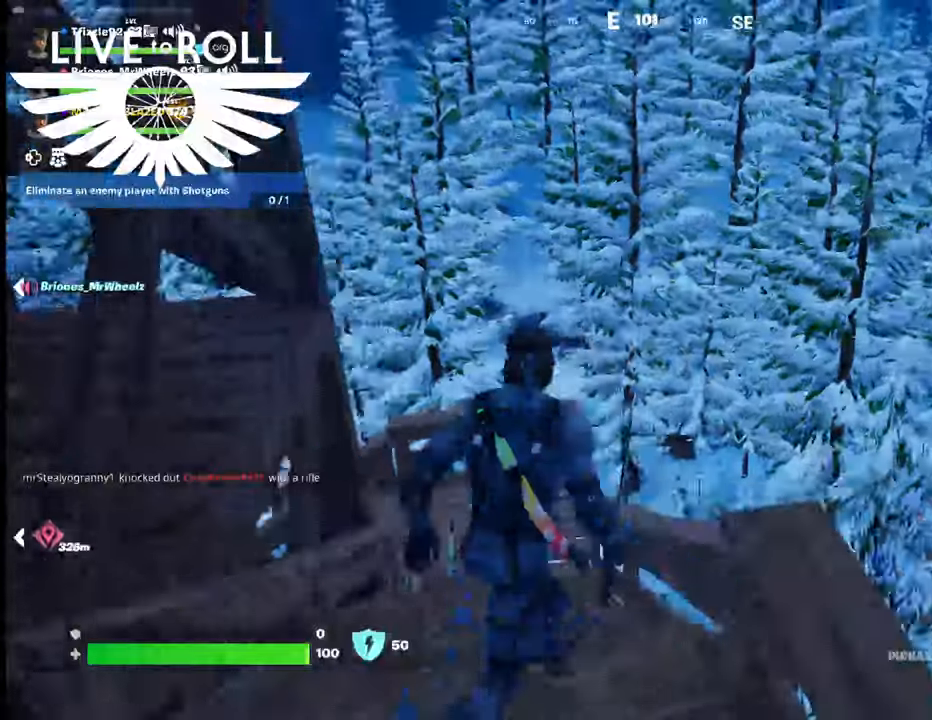
{"buttons": [], "left_stick": "up", "right_stick": "left", "events": []}
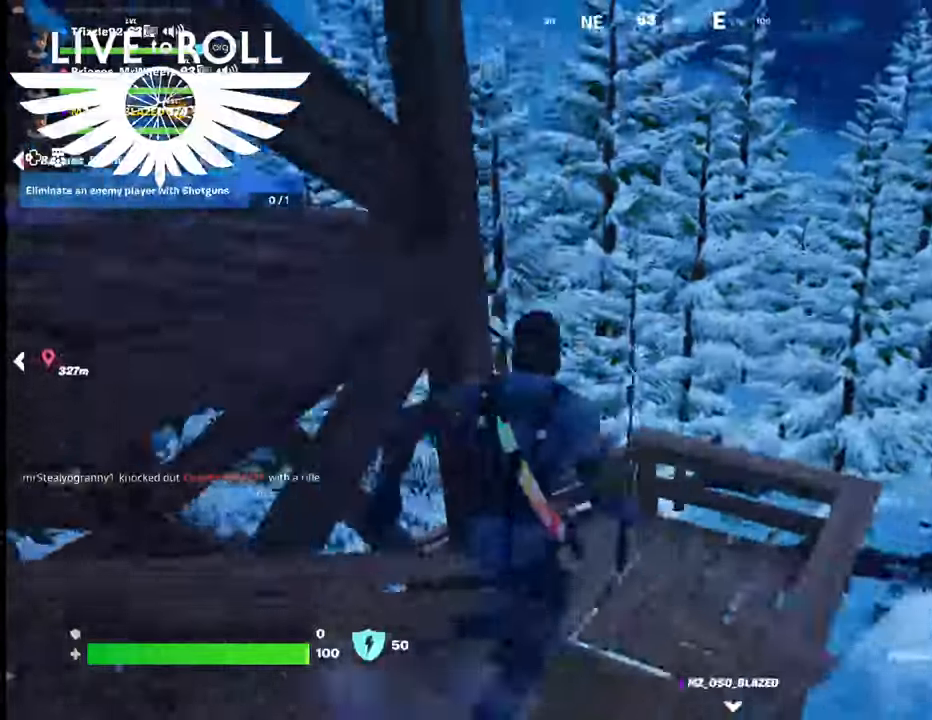
{"buttons": [], "left_stick": "up", "right_stick": "left", "events": []}
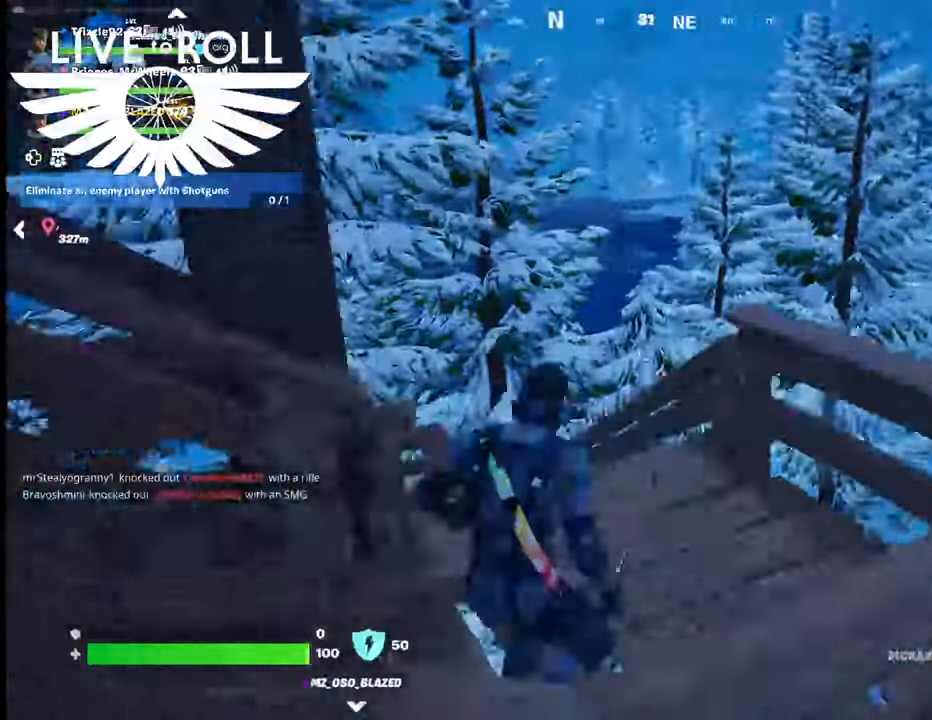
{"buttons": [], "left_stick": "up", "right_stick": "left", "events": []}
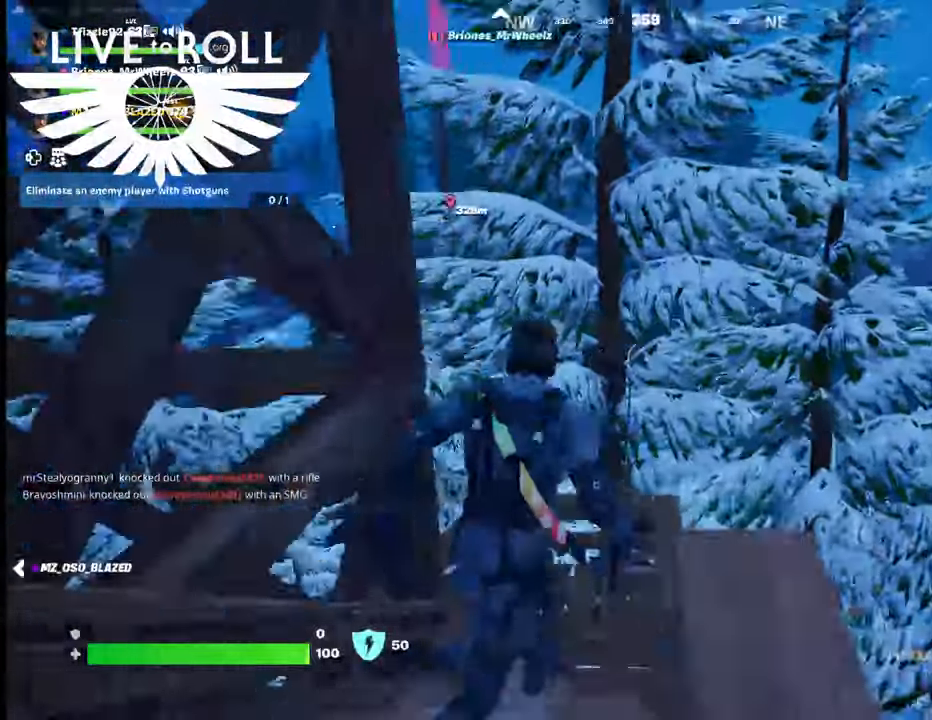
{"buttons": [], "left_stick": "up", "right_stick": "left", "events": []}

▶ [Task to carry out]: In the printed copy, the material above must appear unchanged and without its pictures.

▶ [Output below]:
{"buttons": [], "left_stick": "up", "right_stick": "left", "events": []}
{"buttons": [], "left_stick": "up", "right_stick": "left", "events": []}
{"buttons": [], "left_stick": "up", "right_stick": "left", "events": []}
{"buttons": [], "left_stick": "up", "right_stick": "left", "events": []}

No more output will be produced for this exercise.